LISTED RECORDS: Begin

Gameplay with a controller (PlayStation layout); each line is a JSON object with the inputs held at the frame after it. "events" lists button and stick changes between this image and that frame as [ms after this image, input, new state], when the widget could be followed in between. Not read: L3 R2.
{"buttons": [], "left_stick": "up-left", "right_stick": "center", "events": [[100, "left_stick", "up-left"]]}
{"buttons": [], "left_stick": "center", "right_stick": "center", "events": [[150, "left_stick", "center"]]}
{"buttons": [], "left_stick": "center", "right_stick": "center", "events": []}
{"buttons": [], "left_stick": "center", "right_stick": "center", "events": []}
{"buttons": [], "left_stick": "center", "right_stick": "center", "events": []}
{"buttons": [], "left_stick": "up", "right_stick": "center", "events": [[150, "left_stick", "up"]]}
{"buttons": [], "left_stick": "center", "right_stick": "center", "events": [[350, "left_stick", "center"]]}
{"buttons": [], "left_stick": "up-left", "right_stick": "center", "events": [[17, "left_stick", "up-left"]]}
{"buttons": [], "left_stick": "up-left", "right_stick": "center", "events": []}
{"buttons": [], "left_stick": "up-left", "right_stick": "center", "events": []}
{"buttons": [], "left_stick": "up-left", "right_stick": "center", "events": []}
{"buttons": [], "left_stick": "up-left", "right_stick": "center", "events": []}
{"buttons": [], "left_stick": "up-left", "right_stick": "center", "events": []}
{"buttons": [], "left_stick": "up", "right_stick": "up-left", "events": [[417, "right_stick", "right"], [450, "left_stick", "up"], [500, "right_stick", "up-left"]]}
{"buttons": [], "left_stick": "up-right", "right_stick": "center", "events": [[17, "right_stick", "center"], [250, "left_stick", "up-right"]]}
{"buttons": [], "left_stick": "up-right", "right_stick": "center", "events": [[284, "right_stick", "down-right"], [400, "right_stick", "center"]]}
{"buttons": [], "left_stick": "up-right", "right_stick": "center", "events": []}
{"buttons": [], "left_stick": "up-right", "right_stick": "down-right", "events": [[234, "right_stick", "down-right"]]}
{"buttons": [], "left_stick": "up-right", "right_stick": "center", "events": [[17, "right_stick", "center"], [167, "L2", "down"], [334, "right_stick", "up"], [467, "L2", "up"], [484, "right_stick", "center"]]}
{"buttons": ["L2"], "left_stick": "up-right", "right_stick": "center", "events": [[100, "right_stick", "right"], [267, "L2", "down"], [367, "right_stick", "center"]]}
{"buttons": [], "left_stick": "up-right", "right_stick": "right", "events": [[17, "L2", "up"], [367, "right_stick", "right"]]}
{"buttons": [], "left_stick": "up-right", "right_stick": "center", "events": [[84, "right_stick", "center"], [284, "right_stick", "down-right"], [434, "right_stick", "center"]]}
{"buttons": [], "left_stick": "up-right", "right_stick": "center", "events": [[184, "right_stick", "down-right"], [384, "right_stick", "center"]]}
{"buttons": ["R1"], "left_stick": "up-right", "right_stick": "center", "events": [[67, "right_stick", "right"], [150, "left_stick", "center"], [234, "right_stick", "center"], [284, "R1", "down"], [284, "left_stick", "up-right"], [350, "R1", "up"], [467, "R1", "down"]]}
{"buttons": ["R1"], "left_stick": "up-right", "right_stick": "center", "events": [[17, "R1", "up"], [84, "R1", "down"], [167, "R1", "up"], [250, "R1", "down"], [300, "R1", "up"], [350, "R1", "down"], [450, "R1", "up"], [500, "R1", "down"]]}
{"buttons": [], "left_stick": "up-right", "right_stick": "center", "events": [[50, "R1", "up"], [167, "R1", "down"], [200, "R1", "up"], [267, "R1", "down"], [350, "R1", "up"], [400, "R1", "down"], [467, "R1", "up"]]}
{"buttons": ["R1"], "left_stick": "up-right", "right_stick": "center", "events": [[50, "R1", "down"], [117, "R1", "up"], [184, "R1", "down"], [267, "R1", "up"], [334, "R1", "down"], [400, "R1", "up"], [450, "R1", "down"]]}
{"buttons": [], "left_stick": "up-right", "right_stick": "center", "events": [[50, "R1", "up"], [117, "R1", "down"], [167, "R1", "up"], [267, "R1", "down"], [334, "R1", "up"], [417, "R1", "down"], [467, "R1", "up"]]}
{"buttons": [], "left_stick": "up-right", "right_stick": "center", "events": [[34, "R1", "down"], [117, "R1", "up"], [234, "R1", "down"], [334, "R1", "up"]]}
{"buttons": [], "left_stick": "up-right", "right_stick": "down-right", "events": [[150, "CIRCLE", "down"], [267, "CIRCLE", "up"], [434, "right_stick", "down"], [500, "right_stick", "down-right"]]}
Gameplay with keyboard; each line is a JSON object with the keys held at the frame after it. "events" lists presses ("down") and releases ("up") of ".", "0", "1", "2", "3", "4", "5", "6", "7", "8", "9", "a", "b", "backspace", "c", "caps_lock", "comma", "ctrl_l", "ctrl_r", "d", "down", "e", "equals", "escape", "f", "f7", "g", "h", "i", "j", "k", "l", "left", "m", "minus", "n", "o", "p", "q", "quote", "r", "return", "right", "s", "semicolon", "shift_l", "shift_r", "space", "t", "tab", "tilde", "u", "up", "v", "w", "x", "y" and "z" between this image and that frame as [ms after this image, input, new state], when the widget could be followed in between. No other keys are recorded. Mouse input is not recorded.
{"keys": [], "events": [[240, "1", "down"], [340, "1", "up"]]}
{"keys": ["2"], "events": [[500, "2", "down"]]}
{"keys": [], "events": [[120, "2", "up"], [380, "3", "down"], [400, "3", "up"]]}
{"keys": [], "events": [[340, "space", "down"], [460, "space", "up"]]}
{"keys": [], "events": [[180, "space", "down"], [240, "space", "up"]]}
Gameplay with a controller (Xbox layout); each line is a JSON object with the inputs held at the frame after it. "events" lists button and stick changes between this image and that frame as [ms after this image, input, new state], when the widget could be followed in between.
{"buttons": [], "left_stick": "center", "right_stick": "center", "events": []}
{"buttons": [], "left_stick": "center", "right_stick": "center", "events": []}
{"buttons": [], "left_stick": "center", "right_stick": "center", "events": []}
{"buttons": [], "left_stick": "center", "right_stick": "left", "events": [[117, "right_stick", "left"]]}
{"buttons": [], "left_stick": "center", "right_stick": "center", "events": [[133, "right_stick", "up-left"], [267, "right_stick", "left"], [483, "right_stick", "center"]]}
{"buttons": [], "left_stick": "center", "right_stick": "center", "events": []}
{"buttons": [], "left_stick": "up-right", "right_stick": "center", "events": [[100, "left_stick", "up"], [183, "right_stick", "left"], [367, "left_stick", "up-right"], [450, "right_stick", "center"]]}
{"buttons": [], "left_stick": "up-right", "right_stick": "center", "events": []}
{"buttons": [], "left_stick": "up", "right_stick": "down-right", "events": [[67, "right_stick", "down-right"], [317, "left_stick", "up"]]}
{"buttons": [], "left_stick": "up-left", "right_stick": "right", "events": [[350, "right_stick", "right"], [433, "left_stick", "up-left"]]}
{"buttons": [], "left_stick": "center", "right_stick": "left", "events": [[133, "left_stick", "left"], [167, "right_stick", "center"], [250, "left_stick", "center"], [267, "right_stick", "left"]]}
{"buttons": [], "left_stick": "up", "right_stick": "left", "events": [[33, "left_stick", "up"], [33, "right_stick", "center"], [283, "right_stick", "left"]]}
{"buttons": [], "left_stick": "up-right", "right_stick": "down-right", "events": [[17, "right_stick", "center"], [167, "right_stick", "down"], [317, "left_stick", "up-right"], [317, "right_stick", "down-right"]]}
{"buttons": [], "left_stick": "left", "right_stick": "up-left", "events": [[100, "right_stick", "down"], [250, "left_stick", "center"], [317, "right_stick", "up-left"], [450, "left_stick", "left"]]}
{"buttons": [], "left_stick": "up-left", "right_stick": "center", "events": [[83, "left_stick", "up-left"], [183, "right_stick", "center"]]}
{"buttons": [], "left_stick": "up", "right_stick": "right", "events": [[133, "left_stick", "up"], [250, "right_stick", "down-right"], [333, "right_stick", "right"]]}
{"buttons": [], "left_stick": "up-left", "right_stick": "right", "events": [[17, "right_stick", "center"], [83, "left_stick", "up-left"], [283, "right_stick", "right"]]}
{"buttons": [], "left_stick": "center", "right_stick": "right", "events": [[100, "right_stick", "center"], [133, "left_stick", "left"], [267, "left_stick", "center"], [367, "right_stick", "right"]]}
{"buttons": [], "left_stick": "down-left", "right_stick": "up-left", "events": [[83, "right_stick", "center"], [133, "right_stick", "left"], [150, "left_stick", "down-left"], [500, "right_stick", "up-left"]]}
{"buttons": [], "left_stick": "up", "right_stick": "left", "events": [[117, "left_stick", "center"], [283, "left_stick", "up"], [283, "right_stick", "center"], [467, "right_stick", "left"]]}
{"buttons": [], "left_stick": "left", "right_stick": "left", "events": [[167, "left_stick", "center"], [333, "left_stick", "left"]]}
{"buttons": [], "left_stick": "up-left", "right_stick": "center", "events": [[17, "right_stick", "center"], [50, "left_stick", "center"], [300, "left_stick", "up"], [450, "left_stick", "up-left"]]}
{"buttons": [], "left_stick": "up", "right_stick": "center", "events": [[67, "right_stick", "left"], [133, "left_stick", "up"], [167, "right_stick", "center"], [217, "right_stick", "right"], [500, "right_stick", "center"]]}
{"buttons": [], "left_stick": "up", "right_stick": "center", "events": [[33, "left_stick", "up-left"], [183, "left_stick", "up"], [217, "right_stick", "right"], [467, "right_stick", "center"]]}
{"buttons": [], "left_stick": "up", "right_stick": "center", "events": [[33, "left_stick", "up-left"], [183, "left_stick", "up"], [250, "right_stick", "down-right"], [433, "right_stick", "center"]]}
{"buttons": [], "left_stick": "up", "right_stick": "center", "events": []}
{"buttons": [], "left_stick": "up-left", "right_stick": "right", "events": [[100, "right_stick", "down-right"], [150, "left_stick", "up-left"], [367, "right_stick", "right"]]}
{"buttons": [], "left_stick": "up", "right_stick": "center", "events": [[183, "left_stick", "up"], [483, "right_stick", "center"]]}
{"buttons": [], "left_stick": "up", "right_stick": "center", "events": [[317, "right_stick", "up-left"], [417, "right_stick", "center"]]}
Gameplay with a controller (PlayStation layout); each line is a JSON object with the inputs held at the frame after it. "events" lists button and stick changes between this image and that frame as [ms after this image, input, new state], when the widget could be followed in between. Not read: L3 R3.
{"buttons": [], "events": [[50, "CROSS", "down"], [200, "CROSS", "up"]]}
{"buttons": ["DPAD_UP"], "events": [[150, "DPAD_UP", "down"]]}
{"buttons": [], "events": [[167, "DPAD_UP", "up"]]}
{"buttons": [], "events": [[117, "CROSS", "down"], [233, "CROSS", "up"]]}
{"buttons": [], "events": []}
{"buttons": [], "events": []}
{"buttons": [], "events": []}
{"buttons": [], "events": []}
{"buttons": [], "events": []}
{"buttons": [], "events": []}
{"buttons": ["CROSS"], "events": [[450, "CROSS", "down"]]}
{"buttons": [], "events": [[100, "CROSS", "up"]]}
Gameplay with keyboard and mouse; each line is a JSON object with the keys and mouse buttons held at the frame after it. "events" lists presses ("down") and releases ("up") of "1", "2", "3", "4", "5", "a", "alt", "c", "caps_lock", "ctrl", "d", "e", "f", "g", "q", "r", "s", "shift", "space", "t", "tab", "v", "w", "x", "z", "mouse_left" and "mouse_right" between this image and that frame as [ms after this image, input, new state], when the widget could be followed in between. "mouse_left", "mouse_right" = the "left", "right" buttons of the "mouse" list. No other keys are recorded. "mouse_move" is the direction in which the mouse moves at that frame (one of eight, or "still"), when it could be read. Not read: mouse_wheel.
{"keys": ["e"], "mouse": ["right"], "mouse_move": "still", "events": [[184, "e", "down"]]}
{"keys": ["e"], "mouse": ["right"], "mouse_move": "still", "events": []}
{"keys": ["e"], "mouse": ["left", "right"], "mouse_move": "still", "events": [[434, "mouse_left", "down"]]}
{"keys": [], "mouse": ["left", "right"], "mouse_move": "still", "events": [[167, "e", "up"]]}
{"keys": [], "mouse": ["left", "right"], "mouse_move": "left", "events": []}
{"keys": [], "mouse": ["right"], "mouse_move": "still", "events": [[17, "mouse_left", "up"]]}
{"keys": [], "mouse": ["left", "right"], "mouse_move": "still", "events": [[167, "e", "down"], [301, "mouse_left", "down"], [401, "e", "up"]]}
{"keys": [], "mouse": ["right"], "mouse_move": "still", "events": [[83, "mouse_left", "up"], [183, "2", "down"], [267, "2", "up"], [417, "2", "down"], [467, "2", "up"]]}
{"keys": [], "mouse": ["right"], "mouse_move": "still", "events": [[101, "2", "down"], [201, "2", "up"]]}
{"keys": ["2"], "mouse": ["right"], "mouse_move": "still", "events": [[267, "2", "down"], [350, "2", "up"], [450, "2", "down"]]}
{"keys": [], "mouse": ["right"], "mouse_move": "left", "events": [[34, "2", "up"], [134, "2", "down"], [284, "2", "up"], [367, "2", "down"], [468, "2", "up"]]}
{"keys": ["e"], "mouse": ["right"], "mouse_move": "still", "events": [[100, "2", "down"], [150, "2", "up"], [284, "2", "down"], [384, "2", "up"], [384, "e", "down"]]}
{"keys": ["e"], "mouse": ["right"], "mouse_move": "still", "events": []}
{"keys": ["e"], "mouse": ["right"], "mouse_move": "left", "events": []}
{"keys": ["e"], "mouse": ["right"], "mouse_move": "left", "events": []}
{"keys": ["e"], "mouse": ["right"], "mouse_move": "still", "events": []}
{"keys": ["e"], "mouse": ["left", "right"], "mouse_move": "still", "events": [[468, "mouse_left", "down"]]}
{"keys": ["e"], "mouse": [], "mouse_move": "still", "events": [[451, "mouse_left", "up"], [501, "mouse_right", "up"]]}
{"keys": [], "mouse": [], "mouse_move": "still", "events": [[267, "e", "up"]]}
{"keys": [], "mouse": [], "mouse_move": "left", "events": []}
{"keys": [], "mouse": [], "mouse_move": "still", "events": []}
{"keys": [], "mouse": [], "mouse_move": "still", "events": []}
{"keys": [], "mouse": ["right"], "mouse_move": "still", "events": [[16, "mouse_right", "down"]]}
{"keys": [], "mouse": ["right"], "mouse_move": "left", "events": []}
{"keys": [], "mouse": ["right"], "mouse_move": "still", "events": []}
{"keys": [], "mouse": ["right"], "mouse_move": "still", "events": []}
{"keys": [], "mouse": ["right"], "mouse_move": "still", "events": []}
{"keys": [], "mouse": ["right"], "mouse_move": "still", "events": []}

LISTED RECORDS: End

REQUIRED ACTION - The answer must consist of every line from the entries above that contains "PlayStation".

ANSWER TO THIS EXERCISE -
Gameplay with a controller (PlayStation layout); each line is a JSON object with the inputs held at the frame after it. "events" lists button and stick changes between this image and that frame as [ms after this image, input, new state], when the widget could be followed in between. Not read: L3 R2.
Gameplay with a controller (PlayStation layout); each line is a JSON object with the inputs held at the frame after it. "events" lists button and stick changes between this image and that frame as [ms after this image, input, new state], when the widget could be followed in between. Not read: L3 R3.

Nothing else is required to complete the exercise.